Abstract

Placing vibration sensors at appropriate locations plays an important role in experimental modal analysis. It is known that maximising the determinant of Fisher information matrix (FIM) can result in an optimal configuration of sensors from a set of candidate locations. Some methods have already been proposed in the literature, such as maximising the determinant of the diagonal elements of mode shape correlation matrix, ranking the sensor contributions by Hankel singular values (HSVs), and using perturbation theory to achieve minimum variance of estimation, etc. The objectives of this work were to systematically analyse existing methods and to propose methods that either improve their performance or accelerate the searching process for modal parameter identification. The approach used in this article is based on the analytical formulation of singular value decomposition (SVD) for a candidate-blocked Hankel matrix using signal subspace correlation (SSC) techniques developed earlier by the author.

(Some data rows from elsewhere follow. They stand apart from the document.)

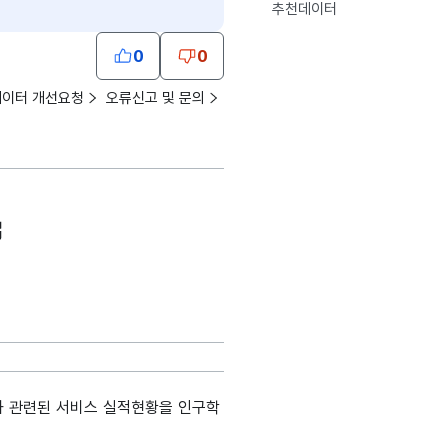
추천데이터
0
0
데이터 개선요청
오류신고 및 문의
와 관련된 서비스 실적현황을 인구학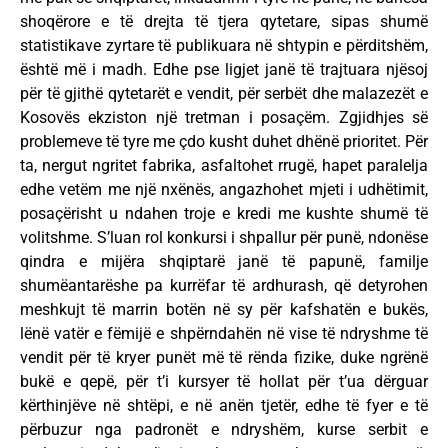
shoqërore e të drejta të tjera qytetare, sipas shumë
statistikave zyrtare të publikuara në shtypin e përditshëm,
është më i madh. Edhe pse ligjet janë të trajtuara njësoj
për të gjithë qytetarët e vendit, për serbët dhe malazezët e
Kosovës ekziston një tretman i posaçëm. Zgjidhjes së
problemeve të tyre me çdo kusht duhet dhënë prioritet. Për
ta, nergut ngritet fabrika, asfaltohet rrugë, hapet paralelja
edhe vetëm me një nxënës, angazhohet mjeti i udhëtimit,
posaçërisht u ndahen troje e kredi me kushte shumë të
volitshme. S’luan rol konkursi i shpallur për punë, ndonëse
qindra e mijëra shqiptarë janë të papunë, familje
shumëantarëshe pa kurrëfar të ardhurash, që detyrohen
meshkujt të marrin botën në sy për kafshatën e bukës,
lënë vatër e fëmijë e shpërndahën në vise të ndryshme të
vendit për të kryer punët më të rënda fizike, duke ngrënë
bukë e qepë, për t’i kursyer të hollat për t’ua dërguar
kërthinjëve në shtëpi, e në anën tjetër, edhe të fyer e të
përbuzur nga padronët e ndryshëm, kurse serbit e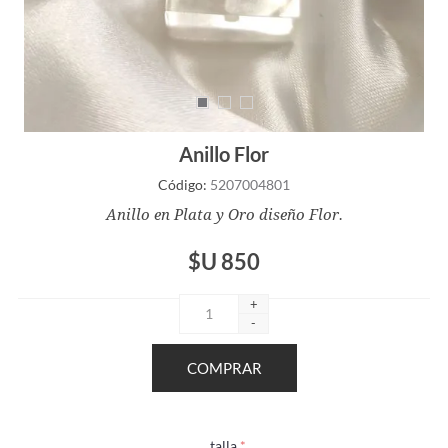
Anillo Flor
Código:
5207004801
Anillo en Plata y Oro diseño Flor.
$U 850
+
-
talla
*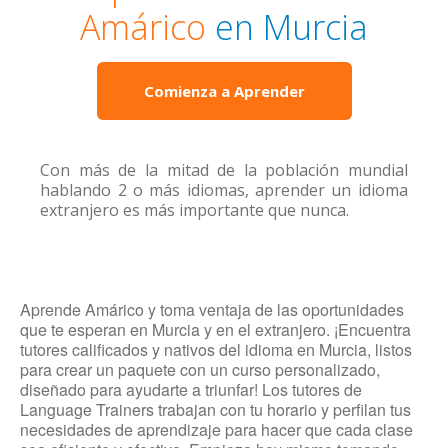
Amárico
en Murcia
Comienza a Aprender
Con más de la mitad de la población mundial
hablando 2 o más idiomas, aprender un idioma
extranjero es más importante que nunca.
Aprende Amárico y toma ventaja de las oportunidades
que te esperan en Murcia y en el extranjero. ¡Encuentra
tutores calificados y nativos del idioma en Murcia, listos
para crear un paquete con un curso personalizado,
diseñado para ayudarte a triunfar! Los tutores de
Language Trainers trabajan con tu horario y perfilan tus
necesidades de aprendizaje para hacer que cada clase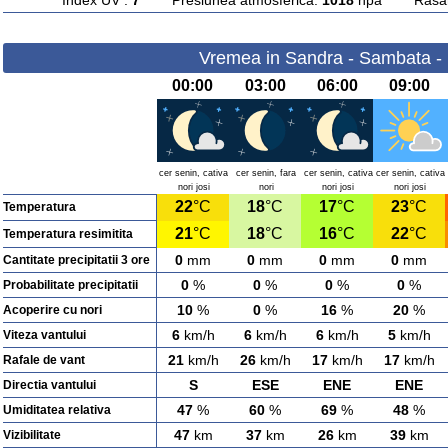
Index UV :
7
Presiunea atmosferica:
1018
hpa Rasarit
Vremea in Sandra - Sambata -
00:00
03:00
06:00
09:00
cer senin, cativa
cer senin, fara
cer senin, cativa
cer senin, cativa
nori josi
nori
nori josi
nori josi
22
°C
18
°C
17
°C
23
°C
Temperatura
21
°C
18
°C
16
°C
22
°C
Temperatura resimitita
0
mm
0
mm
0
mm
0
mm
Cantitate precipitatii 3 ore
0
%
0
%
0
%
0
%
Probabilitate precipitatii
10
%
0
%
16
%
20
%
Acoperire cu nori
6
km/h
6
km/h
6
km/h
5
km/h
Viteza vantului
21
km/h
26
km/h
17
km/h
17
km/h
Rafale de vant
S
ESE
ENE
ENE
Directia vantului
47
%
60
%
69
%
48
%
Umiditatea relativa
47
km
37
km
26
km
39
km
Vizibilitate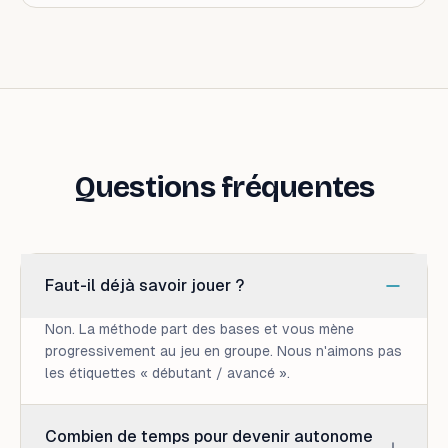
Questions fréquentes
Faut-il déjà savoir jouer ?
Non. La méthode part des bases et vous mène
progressivement au jeu en groupe. Nous n'aimons pas
les étiquettes « débutant / avancé ».
Combien de temps pour devenir autonome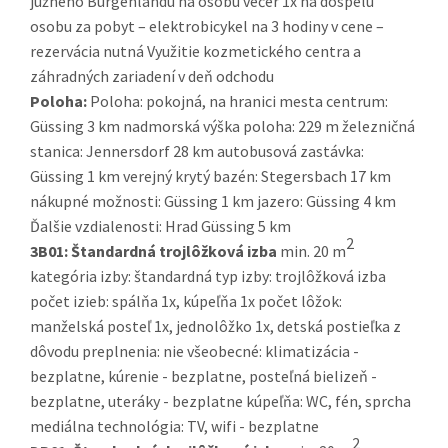
južného Burgenlandu na osobu večer 1x na dospelú
osobu za pobyt – elektrobicykel na 3 hodiny v cene –
rezervácia nutná Využitie kozmetického centra a
záhradných zariadení v deň odchodu
Poloha:
Poloha: pokojná, na hranici mesta centrum:
Güssing 3 km nadmorská výška poloha: 229 m železničná
stanica: Jennersdorf 28 km autobusová zastávka:
Güssing 1 km verejný krytý bazén: Stegersbach 17 km
nákupné možnosti: Güssing 1 km jazero: Güssing 4 km
Ďalšie vzdialenosti: Hrad Güssing 5 km
2
3B01:
Štandardná trojlôžková izba
min. 20 m
kategória izby: štandardná typ izby: trojlôžková izba
počet izieb: spálňa 1x, kúpeľňa 1x počet lôžok:
manželská posteľ 1x, jednolôžko 1x, detská postieľka z
dôvodu preplnenia: nie všeobecné: klimatizácia -
bezplatne, kúrenie - bezplatne, posteľná bielizeň -
bezplatne, uteráky - bezplatne kúpeľňa: WC, fén, sprcha
mediálna technológia: TV, wifi - bezplatne
2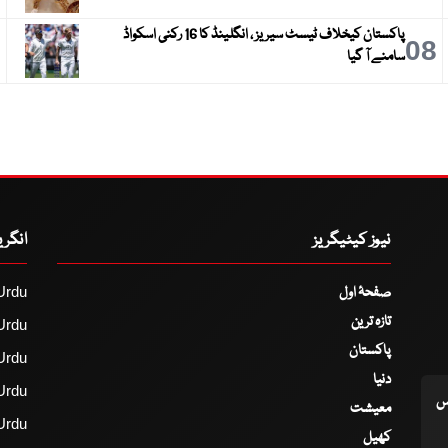
پاکستان کیخلاف ٹیسٹ سیریز ، انگلینڈ کا 16 رکنی اسکواڈ
9
08
سامنے آ گیا
نیوز کیٹیگریز
انگر
صفحۂ اول
Urdu
تازہ ترین
Urdu
پاکستان
Urdu
دنیا
Urdu
اس
معیشت
Urdu
کھیل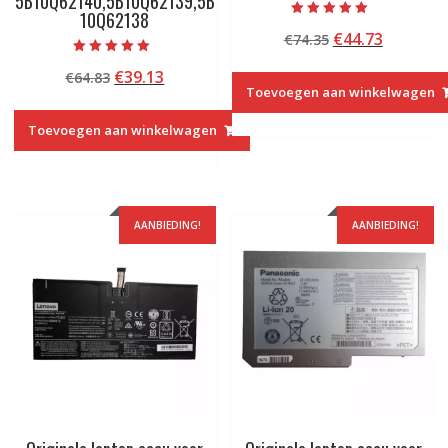
5B10Q62140,5B10Q62139,5B
10Q62138
Beoordeeld met
Oorspronkelij
Huidige
€
44.73
€
74.35
5.00
van 5
prijs
prijs
Beoordeeld met
Oorspronkelijke
Huidige
€
39.13
€
64.83
5.00
was:
is:
van 5
Toevoegen aan winkelwagen
prijs
prijs
€74.35.
€44.73.
was:
is:
Toevoegen aan winkelwagen
€64.83.
€39.13.
AANBIEDING!
AANBIEDING!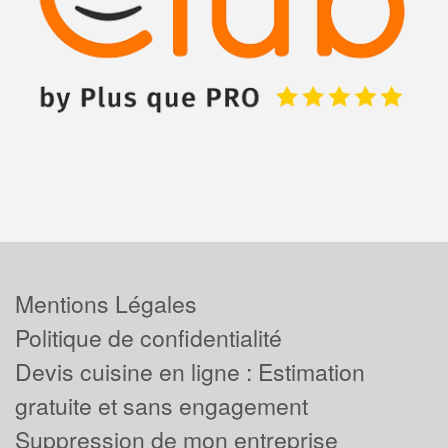
Mentions Légales
Politique de confidentialité
Devis cuisine en ligne : Estimation
gratuite et sans engagement
Suppression de mon entreprise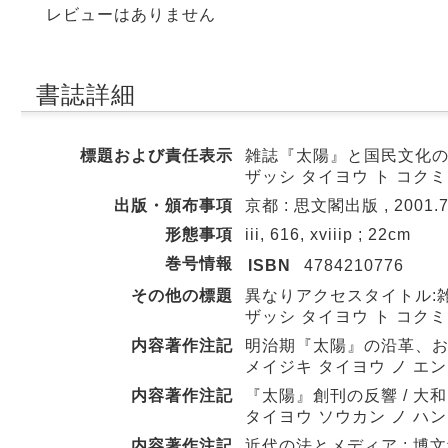
レビューはありません
書誌詳細
標題および責任表示
雑誌『太陽』と国民文化の形
ザッシ タイヨウ ト コクミ
出版・頒布事項
京都 : 思文閣出版 , 2001.
形態事項
iii, 616, xviiip ; 22cm
巻号情報
ISBN
4784210776
その他の標題
異なりアクセスタイトル:
ザッシ タイヨウ ト コクミ
内容著作注記
明治期『太陽』の沿革、およ
メイジキ タイヨウ ノ エン
内容著作注記
『太陽』創刊の反響 / 大
タイヨウ ソウカン ノ ハ
内容著作注記
近代の法とメディア : 博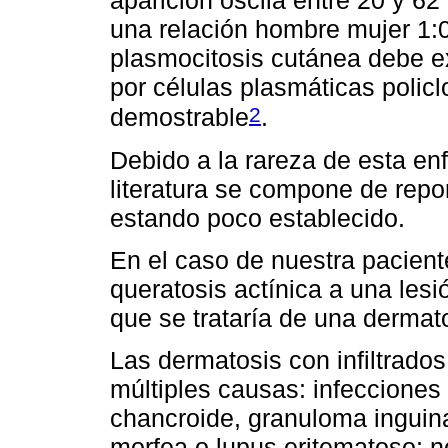
aparición oscila entre 20 y 6
una relación hombre mujer 1:0
plasmocitosis cutánea debe exi
por células plasmáticas polic
2
demostrable
.
Debido a la rareza de esta en
literatura se compone de repor
estando poco establecido.
En el caso de nuestra pacien
queratosis actínica a una lesió
que se trataría de una dermato
Las dermatosis con infiltrado
múltiples causas: infecciones 
chancroide, granuloma inguin
morfea o lupus eritematoso;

The SSC accounts for factors that contribute to the estimated results, such as mode shapes, damping ratios, sampling rate and matrix size (or number of data used). With the aid of SSC, it will be shown that using information of mode shapes and that of singular values are equivalent under certain conditions. The results of this work are not only consistent with those of existing methods, but also demonstrate a more general viewpoint to the optimisation problem. Consequently, the insight of the sensor placement problem is clearly interpreted. Finally, two modified methods that inherit the merits of existing methods are proposed, and their effectiveness is demonstrated by numerical examples.